2017年8月20日日曜日

ハインリッヒ2世夫妻の大理石棺

 前回の投稿では、僕が子供の頃から憧れていたドイツのバンベルク大聖堂の騎士像に、念願かなって4年前に会いに行った時のことを書きました。その騎士像が見守る神聖ローマ帝国皇帝ハインリッヒ2世夫妻の大理石棺についても書かずにはいられません。

バンベルク大聖堂の中で騎士像に見守られるハインリッヒ2世夫妻の大理石漢棺
  この見事な棺の彫刻は、僕の好きな彫刻家リーメンシュナイダーの手によるものです。今までに観た彼の作品の大半は木彫作品でしたが、この大理石の棺は彼の代表作と言える、ずば抜けて素晴らしい仕上がりでした。



 さて、この時のために、日本から持ってきた重くて嵩張るスワロフスキーの双眼鏡EL10×42 6.3°が威力を発揮してくれました。国内外の名だたるメーカーの様々な双眼鏡を試した末、これに勝る視野の広さ、明るさ、解像度のものはなく、おそらく世界最高峰の双眼鏡だと思い購入したものです。この双眼鏡で騎士像や皇帝夫妻の棺はもちろん、柱の彫刻群を詳細に観察、鑑賞することができました。

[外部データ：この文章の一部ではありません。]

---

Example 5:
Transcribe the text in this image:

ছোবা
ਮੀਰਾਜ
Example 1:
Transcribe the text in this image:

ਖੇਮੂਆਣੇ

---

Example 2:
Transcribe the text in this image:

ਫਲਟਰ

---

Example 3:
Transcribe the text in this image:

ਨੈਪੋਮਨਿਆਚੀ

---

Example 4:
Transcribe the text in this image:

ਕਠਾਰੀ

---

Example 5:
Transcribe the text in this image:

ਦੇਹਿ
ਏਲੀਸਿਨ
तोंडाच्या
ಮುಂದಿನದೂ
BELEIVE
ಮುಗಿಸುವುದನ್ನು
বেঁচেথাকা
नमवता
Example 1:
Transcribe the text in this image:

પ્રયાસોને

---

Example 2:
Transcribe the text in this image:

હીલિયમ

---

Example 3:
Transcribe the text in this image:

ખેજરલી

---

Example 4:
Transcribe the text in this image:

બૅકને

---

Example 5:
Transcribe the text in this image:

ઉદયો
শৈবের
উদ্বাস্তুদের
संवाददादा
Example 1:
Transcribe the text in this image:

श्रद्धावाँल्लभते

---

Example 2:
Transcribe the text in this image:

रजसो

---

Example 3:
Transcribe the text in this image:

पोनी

  祭壇の上から観たり、近くから観たり、双眼鏡で観たり、時間の過ぎるのも忘れるほどの見事なDom内陣です。 


Dom内陣のパイプオルガン
  このロマネスク大聖堂建立年代とバンベルク騎士像の成立、リーメンシュナイダーの活躍年代はそれぞれがかけ離れて統一性を欠きますが、長い年代を経てきた宗教と美術と歴史がそれぞれをバランスよく結び付けてきたのでしょう。

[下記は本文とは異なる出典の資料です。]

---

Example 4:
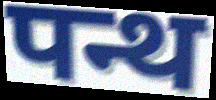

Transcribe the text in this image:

पन्थ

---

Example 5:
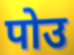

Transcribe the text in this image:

पोउ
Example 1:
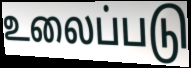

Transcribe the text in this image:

உலைப்படு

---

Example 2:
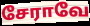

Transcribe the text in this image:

  もちろん初めにハインリッヒ2世がDOMを建設した後亡くなり、当時の棺に納められ、後に名のあるマイスター彫刻家が騎士像を製作して棺を守る柱の位置に据えられたと考えられます。記録によればハインリッヒ2世は973年生まれで、1024年に亡くなっています。騎士像はほぼ1200年代、13世紀の制作と考えられており、またリーメンシュナイダーは1460年頃の生まれで、1531年に亡くなっています。

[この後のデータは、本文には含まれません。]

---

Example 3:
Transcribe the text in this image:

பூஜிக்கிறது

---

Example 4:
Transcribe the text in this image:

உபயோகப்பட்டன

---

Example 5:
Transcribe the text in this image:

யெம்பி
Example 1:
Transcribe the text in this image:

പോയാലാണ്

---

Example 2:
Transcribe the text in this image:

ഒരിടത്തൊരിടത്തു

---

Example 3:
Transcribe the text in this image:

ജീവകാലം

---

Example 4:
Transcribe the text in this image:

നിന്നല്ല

  棺の制作年代も記録に残っており、1499年から1513年の間とされています。神聖ローマ帝国国王夫妻の遺骸は新しい棺に入れ替えられ、長い年代を経てこのDOMの姿が形成されてきたことがわかります。そこには多くの信者、国王、様々な寄進者、製作者の想いが重なっているのです。